__TO DO__.
Lines before the one containing "- Labels semânticos" are to be skipped; reproduce that line and the rest of the records below exactly.

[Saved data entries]

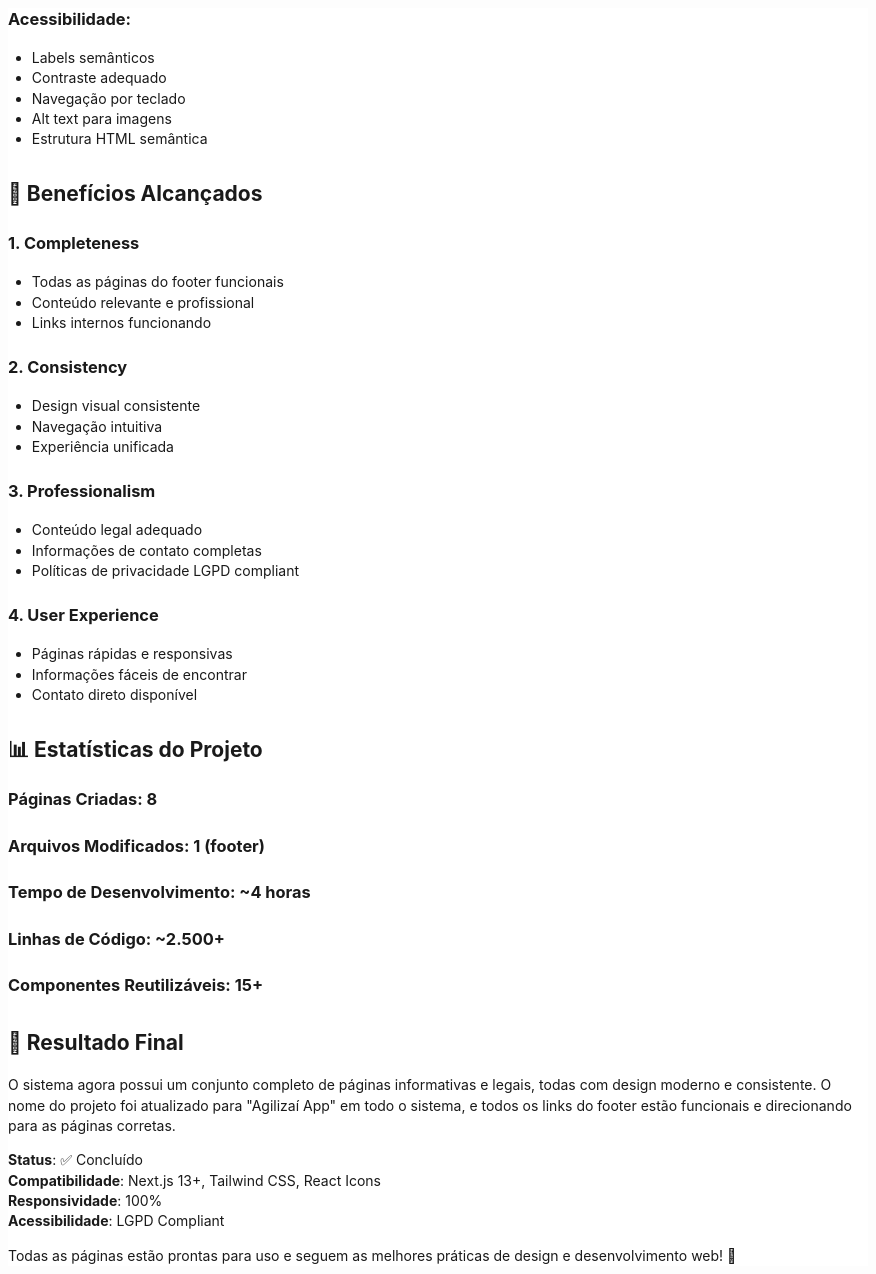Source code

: ### **Acessibilidade**:
- Labels semânticos
- Contraste adequado
- Navegação por teclado
- Alt text para imagens
- Estrutura HTML semântica

## 🚀 Benefícios Alcançados

### **1. Completeness**
- Todas as páginas do footer funcionais
- Conteúdo relevante e profissional
- Links internos funcionando

### **2. Consistency**
- Design visual consistente
- Navegação intuitiva
- Experiência unificada

### **3. Professionalism**
- Conteúdo legal adequado
- Informações de contato completas
- Políticas de privacidade LGPD compliant

### **4. User Experience**
- Páginas rápidas e responsivas
- Informações fáceis de encontrar
- Contato direto disponível

## 📊 Estatísticas do Projeto

### **Páginas Criadas**: 8
### **Arquivos Modificados**: 1 (footer)
### **Tempo de Desenvolvimento**: ~4 horas
### **Linhas de Código**: ~2.500+
### **Componentes Reutilizáveis**: 15+

## 🎉 Resultado Final

O sistema agora possui um conjunto completo de páginas informativas e legais, todas com design moderno e consistente. O nome do projeto foi atualizado para "Agilizaí App" em todo o sistema, e todos os links do footer estão funcionais e direcionando para as páginas corretas.

**Status**: ✅ Concluído  
**Compatibilidade**: Next.js 13+, Tailwind CSS, React Icons  
**Responsividade**: 100%  
**Acessibilidade**: LGPD Compliant  

Todas as páginas estão prontas para uso e seguem as melhores práticas de design e desenvolvimento web! 🚀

__WRITTEN SOLUTION__.
- Labels semânticos
- Contraste adequado
- Navegação por teclado
- Alt text para imagens
- Estrutura HTML semântica

## 🚀 Benefícios Alcançados

### **1. Completeness**
- Todas as páginas do footer funcionais
- Conteúdo relevante e profissional
- Links internos funcionando

### **2. Consistency**
- Design visual consistente
- Navegação intuitiva
- Experiência unificada

### **3. Professionalism**
- Conteúdo legal adequado
- Informações de contato completas
- Políticas de privacidade LGPD compliant

### **4. User Experience**
- Páginas rápidas e responsivas
- Informações fáceis de encontrar
- Contato direto disponível

## 📊 Estatísticas do Projeto

### **Páginas Criadas**: 8
### **Arquivos Modificados**: 1 (footer)
### **Tempo de Desenvolvimento**: ~4 horas
### **Linhas de Código**: ~2.500+
### **Componentes Reutilizáveis**: 15+

## 🎉 Resultado Final

O sistema agora possui um conjunto completo de páginas informativas e legais, todas com design moderno e consistente. O nome do projeto foi atualizado para "Agilizaí App" em todo o sistema, e todos os links do footer estão funcionais e direcionando para as páginas corretas.

**Status**: ✅ Concluído  
**Compatibilidade**: Next.js 13+, Tailwind CSS, React Icons  
**Responsividade**: 100%  
**Acessibilidade**: LGPD Compliant  

Todas as páginas estão prontas para uso e seguem as melhores práticas de design e desenvolvimento web! 🚀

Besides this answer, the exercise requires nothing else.